A second aim of the research is to gain an understanding of the functional details of the protein machine responsible for membrane fusion. The proteins involved have been characterized for over a decade, but is still not clear how they manage to fuse the membranes within less than one millisecond following an influx of calcium ions.
SNARE proteins – small protein molecules that reside in the plasma membrane and vesicle membrane − are responsible for the fusion process itself. Whenever the membranes approach each other, the proteins stack on top of each other, twisting together like ropes in the direction of the membrane (Fig. 3).
This stacking process releases energy, which is used for fusing the membranes. Recent studies have shown that the twisted bundles extend into the membrane.
To understand how this stacking causes the membranes to fuse, the SNARE proteins were incorporated into artificial membranes, which could be observed using high-resolution methods such as cryo-electron microscopy. For the first time, intermediate stages of the fusion reaction were identified. This made it possible to develop a model of the individual steps at the molecular level.
Progress has also been achieved regarding the question of how the inflowing calcium ions activate the fusion machine. This is mediated by another protein in the membrane of synaptic vesicles, synaptotagmin, which binds the calcium ions and then draws the membranes closer together.

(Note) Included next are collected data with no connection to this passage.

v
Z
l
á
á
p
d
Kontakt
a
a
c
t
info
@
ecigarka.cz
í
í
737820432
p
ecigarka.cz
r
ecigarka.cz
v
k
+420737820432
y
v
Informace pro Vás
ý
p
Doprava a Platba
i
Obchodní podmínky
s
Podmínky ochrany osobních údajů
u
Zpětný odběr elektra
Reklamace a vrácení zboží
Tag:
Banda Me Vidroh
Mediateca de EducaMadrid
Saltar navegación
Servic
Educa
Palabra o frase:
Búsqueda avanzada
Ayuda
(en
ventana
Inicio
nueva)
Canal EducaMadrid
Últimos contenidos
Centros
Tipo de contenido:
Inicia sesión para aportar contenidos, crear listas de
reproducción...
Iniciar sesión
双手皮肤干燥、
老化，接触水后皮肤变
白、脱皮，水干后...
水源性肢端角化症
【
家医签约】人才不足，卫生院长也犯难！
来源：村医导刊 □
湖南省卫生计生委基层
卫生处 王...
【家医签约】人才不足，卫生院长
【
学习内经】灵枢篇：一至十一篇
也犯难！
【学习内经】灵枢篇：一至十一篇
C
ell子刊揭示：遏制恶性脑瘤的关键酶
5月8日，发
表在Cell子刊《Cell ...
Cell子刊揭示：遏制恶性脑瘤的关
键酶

Despite considerable progress, the complex molecular processes are still not fully understood. It is all the more astonishing how smoothly neurons communicate with each other and how effectively the fusion machinery works in the synapse to effect our every movement, emotion and thought. Scientists the world over therefore continue to focus on the fusion machine in order to gain a better understanding of these processes. There is justified hope that such knowledge will also improve our understanding of neurodegenerative diseases such as Parkinson’s, Alzheimer’s and Huntington’s disease.